Après plusieurs mois de tension, le marché des œufs amorce un net reflux. Le prix unitaire, qui avait dépassé 1,50 dirham au plus fort du Ramadan, s’établit désormais entre 0,60 et 0,90 dirham, retrouvant des niveaux observés avant les chocs récents sur les marchés internationaux.
À l’origine de cette détente, une hausse marquée de l’offre nationale. La production a atteint en 2025 un volume inédit de 7 milliards d’unités, traduisant un redressement progressif du secteur après les perturbations liées à la pandémie puis aux tensions géopolitiques. Cette abondance pèse aujourd’hui directement sur les prix.

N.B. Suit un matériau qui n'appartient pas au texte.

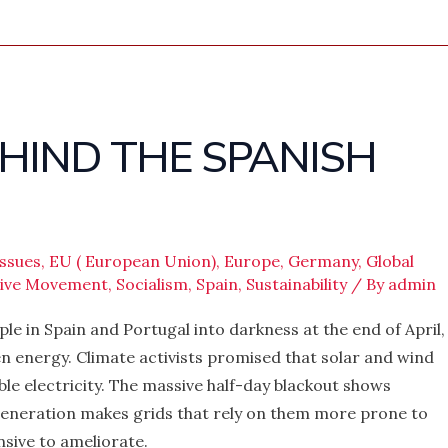
EHIND THE SPANISH
ssues
,
EU ( European Union)
,
Europe
,
Germany
,
Global
sive Movement
,
Socialism
,
Spain
,
Sustainability
/ By
admin
ple in Spain and Portugal into darkness at the end of April,
en energy. Climate activists promised that solar and wind
e electricity. The massive half-day blackout shows
generation makes grids that rely on them more prone to
nsive to ameliorate.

Ce retournement de tendance n’est toutefois pas sans risque pour les producteurs. La baisse actuelle rapproche, voire fait passer, les prix sous les coûts de revient, exposant les éleveurs à des pertes. Un déséquilibre qui pourrait, à terme, entraîner une contraction de l’offre et préparer un nouveau cycle haussier.
Dans le même temps, la consommation continue de progresser. Elle a atteint 191 œufs par habitant en 2025, contre 171 un an plus tôt, confirmant l’ancrage de ce produit dans les habitudes alimentaires. L’œuf s’impose en effet comme une alternative accessible dans un contexte de renchérissement des autres sources de protéines animales.

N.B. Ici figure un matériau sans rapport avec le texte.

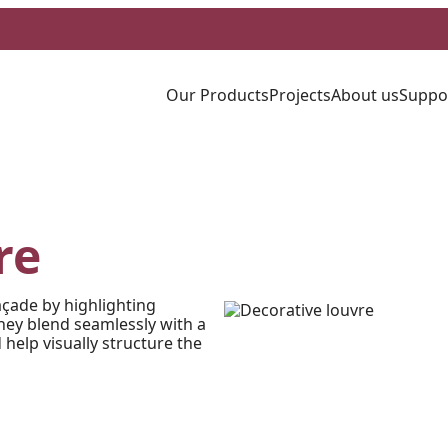
Our Products
Projects
About us
Suppo
re
açade by highlighting
they blend seamlessly with a
 help visually structure the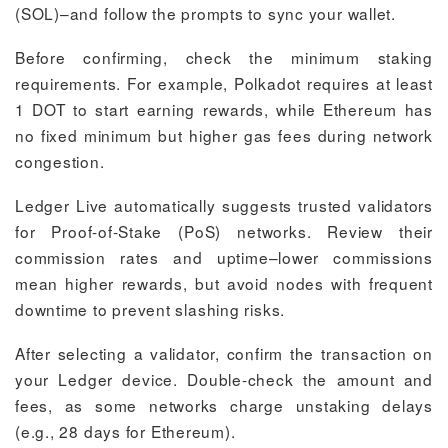
(SOL)–and follow the prompts to sync your wallet.
Before confirming, check the minimum staking
requirements. For example, Polkadot requires at least
1 DOT to start earning rewards, while Ethereum has
no fixed minimum but higher gas fees during network
congestion.
Ledger Live automatically suggests trusted validators
for Proof-of-Stake (PoS) networks. Review their
commission rates and uptime–lower commissions
mean higher rewards, but avoid nodes with frequent
downtime to prevent slashing risks.
After selecting a validator, confirm the transaction on
your Ledger device. Double-check the amount and
fees, as some networks charge unstaking delays
(e.g., 28 days for Ethereum).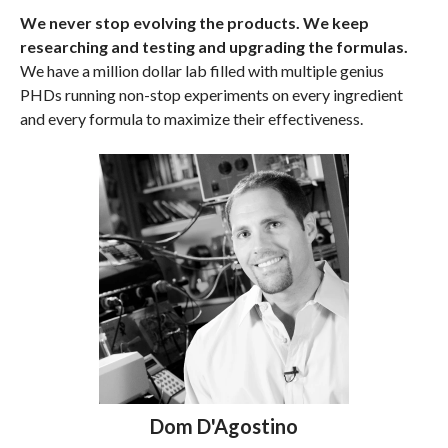
We never stop evolving the products. We keep
researching and testing and upgrading the formulas.
We have a million dollar lab filled with multiple genius
PHDs running non-stop experiments on every ingredient
and every formula to maximize their effectiveness.
Dom D'Agostino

Le secteur reste néanmoins fortement dépendant de l’extérieur pour son approvisionnement. La quasi-totalité des intrants destinés à l’alimentation des volailles est importée, rendant les coûts sensibles aux variations des devises, aux prix du transport maritime et aux tensions internationales.
Dans ces conditions, l’équation demeure délicate : maintenir des prix abordables pour les ménages tout en préservant la viabilité économique d’une filière exposée aux cycles de surproduction et aux aléas des marchés mondiaux.